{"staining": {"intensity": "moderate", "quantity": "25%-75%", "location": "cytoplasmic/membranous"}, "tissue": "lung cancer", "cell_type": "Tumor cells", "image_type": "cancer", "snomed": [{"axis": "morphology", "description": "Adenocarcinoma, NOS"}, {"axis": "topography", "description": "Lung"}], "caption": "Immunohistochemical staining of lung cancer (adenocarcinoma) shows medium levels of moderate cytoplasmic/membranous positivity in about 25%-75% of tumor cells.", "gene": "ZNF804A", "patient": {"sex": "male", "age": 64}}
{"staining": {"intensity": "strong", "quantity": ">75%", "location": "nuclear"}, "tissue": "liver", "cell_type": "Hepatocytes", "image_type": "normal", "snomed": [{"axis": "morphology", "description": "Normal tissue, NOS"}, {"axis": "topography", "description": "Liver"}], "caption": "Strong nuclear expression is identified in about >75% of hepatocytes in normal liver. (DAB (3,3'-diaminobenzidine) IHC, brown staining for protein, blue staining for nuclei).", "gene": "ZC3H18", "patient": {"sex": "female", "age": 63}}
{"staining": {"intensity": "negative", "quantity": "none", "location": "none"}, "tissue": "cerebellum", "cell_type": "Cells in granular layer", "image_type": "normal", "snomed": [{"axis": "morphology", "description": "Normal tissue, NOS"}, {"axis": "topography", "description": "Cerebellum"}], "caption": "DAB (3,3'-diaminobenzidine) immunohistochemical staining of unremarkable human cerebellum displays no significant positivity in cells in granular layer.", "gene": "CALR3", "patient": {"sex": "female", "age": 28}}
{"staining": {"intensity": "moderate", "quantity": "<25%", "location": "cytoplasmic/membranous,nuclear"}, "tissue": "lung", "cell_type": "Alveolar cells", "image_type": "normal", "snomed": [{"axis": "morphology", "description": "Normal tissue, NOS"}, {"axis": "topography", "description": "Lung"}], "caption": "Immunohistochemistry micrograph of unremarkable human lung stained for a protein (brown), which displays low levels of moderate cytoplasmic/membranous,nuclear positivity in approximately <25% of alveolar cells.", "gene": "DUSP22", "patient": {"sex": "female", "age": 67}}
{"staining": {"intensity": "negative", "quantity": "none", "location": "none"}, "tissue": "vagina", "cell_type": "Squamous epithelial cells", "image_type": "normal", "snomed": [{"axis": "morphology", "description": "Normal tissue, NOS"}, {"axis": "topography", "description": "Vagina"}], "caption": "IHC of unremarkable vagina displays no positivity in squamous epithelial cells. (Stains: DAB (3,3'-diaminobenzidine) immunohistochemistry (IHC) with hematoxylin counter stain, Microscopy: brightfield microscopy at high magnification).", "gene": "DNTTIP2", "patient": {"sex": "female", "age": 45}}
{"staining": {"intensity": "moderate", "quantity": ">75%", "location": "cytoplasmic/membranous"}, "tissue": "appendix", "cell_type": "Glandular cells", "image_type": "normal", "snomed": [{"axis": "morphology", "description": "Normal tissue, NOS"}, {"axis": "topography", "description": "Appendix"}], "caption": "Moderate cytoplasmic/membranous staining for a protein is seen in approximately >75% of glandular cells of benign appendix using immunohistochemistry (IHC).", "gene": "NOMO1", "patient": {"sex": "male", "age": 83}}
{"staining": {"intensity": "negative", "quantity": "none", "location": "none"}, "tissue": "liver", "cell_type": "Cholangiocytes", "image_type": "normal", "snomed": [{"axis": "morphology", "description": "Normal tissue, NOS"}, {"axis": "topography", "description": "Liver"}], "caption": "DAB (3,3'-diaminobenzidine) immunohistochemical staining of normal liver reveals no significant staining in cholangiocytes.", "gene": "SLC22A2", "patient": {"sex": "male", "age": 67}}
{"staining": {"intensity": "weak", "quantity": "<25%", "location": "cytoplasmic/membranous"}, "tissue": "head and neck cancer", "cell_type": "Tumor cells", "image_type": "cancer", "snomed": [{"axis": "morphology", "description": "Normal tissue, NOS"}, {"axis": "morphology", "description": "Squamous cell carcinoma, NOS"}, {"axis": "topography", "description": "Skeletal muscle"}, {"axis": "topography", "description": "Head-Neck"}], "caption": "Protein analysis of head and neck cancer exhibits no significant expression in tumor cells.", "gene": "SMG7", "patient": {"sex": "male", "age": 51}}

**Assignment**
Gather up the lines containing the word "liver" from these records and copy them.

**Solution for this exercise**
{"staining": {"intensity": "strong", "quantity": ">75%", "location": "nuclear"}, "tissue": "liver", "cell_type": "Hepatocytes", "image_type": "normal", "snomed": [{"axis": "morphology", "description": "Normal tissue, NOS"}, {"axis": "topography", "description": "Liver"}], "caption": "Strong nuclear expression is identified in about >75% of hepatocytes in normal liver. (DAB (3,3'-diaminobenzidine) IHC, brown staining for protein, blue staining for nuclei).", "gene": "ZC3H18", "patient": {"sex": "female", "age": 63}}
{"staining": {"intensity": "negative", "quantity": "none", "location": "none"}, "tissue": "liver", "cell_type": "Cholangiocytes", "image_type": "normal", "snomed": [{"axis": "morphology", "description": "Normal tissue, NOS"}, {"axis": "topography", "description": "Liver"}], "caption": "DAB (3,3'-diaminobenzidine) immunohistochemical staining of normal liver reveals no significant staining in cholangiocytes.", "gene": "SLC22A2", "patient": {"sex": "male", "age": 67}}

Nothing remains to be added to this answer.